Not entirely complimentary is it?


----------



## Gavtek (Aug 23, 2009)

Don't understand why these workers put up with these conditions if the stories are to be believed. Surely they would just go home if they don't like it like everyone else is told to?


----------



## BerndinDubai (Jan 8, 2010)

Thank goodness an organisation like The Human Rights Watch exists...


----------



## Andy Capp (Oct 5, 2008)

Gavtek said:


> Don't understand why these workers put up with these conditions if the stories are to be believed. Surely they would just go home if they don't like it like everyone else is told to?

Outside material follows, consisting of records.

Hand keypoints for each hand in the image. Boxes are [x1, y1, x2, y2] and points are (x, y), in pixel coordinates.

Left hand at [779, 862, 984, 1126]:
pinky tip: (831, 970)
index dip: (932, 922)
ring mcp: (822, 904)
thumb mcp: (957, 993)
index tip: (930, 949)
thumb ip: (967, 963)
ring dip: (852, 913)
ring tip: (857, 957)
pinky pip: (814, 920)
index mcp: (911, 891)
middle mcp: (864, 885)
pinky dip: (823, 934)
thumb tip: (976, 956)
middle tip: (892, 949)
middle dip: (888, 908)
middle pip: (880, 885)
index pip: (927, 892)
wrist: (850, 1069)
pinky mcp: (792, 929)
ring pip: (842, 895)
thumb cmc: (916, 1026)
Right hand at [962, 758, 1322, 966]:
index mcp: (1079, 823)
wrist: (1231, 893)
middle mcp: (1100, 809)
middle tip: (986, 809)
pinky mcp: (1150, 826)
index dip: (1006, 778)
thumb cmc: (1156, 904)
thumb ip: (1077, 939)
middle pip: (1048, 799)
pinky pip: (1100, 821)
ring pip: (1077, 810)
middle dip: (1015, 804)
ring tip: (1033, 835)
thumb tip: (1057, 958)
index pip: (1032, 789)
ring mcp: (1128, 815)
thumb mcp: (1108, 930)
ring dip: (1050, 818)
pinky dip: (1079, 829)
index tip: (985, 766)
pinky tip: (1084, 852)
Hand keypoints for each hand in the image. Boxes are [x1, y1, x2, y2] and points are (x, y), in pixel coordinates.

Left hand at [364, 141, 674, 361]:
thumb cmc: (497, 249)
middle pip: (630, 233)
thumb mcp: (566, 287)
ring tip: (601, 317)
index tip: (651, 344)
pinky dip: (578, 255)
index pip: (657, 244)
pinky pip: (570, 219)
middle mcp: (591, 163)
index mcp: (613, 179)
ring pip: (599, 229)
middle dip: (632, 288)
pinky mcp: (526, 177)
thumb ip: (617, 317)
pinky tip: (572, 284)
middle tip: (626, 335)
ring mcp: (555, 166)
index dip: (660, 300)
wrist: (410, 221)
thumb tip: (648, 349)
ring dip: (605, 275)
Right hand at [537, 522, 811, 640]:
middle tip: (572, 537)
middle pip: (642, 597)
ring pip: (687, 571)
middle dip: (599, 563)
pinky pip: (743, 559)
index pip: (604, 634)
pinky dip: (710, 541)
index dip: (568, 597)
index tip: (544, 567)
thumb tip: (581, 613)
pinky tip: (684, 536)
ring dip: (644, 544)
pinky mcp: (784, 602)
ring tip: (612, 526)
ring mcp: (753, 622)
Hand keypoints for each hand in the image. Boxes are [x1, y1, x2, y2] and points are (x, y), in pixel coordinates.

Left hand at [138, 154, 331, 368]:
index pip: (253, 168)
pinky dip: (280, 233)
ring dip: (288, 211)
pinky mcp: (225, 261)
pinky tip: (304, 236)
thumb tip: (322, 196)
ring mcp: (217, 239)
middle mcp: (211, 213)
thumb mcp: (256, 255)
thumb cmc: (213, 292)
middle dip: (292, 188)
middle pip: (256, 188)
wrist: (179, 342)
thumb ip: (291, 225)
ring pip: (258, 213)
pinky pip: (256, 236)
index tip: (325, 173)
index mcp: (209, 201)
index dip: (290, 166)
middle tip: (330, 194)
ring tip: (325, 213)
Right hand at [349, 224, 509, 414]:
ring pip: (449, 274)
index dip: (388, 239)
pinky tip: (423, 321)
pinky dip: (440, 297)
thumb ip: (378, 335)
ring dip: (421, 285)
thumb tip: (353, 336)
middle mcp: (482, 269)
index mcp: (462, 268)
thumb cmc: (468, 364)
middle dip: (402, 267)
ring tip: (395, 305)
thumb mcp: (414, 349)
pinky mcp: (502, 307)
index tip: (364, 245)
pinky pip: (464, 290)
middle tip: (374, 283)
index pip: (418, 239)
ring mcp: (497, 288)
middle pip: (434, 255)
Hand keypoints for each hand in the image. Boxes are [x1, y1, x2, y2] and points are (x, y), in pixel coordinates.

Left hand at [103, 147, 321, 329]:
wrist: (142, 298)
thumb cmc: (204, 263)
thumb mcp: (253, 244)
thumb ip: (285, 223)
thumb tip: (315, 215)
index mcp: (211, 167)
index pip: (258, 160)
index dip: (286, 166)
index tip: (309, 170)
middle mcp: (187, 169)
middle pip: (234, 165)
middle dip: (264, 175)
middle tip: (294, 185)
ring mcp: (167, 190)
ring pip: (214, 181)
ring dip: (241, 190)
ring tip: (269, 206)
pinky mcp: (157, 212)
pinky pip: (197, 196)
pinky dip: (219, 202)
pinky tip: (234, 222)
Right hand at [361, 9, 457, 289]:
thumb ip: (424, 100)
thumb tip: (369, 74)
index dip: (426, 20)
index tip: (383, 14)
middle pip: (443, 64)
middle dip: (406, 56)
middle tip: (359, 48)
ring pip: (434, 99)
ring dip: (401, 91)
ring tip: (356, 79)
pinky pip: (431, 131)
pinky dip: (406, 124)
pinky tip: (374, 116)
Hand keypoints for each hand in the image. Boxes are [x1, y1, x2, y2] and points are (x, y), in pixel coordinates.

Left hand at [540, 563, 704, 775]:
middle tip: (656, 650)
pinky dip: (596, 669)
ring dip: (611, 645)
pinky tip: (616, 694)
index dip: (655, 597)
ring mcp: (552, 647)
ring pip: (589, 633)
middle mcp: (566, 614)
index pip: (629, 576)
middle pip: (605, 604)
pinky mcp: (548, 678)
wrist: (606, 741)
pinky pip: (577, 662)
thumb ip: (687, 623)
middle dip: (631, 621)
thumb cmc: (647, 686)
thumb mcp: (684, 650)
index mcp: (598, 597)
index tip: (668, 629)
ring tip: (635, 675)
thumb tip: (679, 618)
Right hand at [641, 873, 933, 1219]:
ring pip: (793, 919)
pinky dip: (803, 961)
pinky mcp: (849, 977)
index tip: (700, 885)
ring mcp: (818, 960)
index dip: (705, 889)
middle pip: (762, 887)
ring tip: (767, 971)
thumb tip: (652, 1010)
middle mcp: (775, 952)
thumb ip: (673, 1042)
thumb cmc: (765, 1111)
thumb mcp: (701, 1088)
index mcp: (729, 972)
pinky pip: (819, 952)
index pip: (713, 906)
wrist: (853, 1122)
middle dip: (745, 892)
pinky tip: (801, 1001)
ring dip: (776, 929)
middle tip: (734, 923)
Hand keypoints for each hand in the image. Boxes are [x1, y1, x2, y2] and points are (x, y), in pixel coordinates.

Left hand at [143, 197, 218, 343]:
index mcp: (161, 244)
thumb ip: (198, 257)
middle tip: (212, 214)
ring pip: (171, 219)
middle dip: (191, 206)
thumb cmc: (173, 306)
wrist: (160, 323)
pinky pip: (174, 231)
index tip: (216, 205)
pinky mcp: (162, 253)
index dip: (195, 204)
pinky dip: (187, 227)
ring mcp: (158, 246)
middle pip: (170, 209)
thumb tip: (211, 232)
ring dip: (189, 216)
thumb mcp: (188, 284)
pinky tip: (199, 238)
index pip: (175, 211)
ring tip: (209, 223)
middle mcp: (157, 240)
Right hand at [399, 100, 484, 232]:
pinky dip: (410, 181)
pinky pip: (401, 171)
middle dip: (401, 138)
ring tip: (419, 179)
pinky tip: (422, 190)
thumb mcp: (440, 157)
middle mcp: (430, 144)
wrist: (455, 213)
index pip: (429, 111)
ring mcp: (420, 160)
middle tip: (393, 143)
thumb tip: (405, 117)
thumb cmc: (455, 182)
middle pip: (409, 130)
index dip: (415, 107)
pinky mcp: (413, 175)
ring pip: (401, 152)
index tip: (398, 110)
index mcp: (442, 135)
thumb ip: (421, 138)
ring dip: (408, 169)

Most of the time they can't go home because:-

A) The companies keep their passports
B) They don't have the money for the airfare
C) Even if they had they wouldn't know how to go about getting a ticket
D) They are often uneducated (skilled, but uneducated) and ignorant of their "rights"

That's why it's important that organisations like "Help the labourers" (or similar, sorry Elphy) are supported they can make a difference, no matter how small to their lives. 

But hey, I hope everyone enjoys all their nights out to incredibly expensive bars, knowing that the money is flowing to the rich (government owns alcohol) and not the workers...


----------



## rsinner (Feb 3, 2009)

Andy Capp said:


> Most of the time they can't go home because:-
> 
> A) The companies keep their passports
> B) They don't have the money for the airfare
> ...


@Gavtek
These workers come to UAE in the first place because of desperation. Their home countries (e.g. India) does not afford them enough opportunities to make the same amount of money (e.g. even 1,000 Dhs would be a princely sum for an unskilled person in India). This is a failing of their home countries as well. Though many of the them do not know what they are getting into.

Though i do not subscribe to Andy Capp's views about spending in bars etc. (1) You don't know if the same people are donating money or time or helping out with charity, (2) they are spending their own money and no one has the right to judge them for it, (3) One can argue that because of these people the expensive bars exist in the first place and which provide employment to thousands of people


----------



## Gavtek (Aug 23, 2009)

Perhaps my sarcasm aimed at the apologists who tell people that have anything negative to say about Dubai should just leave was a bit too subtle.


----------



## Andy Capp (Oct 5, 2008)

Gavtek said:


> Perhaps my sarcasm aimed at the apologists who tell people that have anything negative to say about Dubai should just leave was a bit too subtle.


Yeah, OK, me with a bee in my bonnet!


----------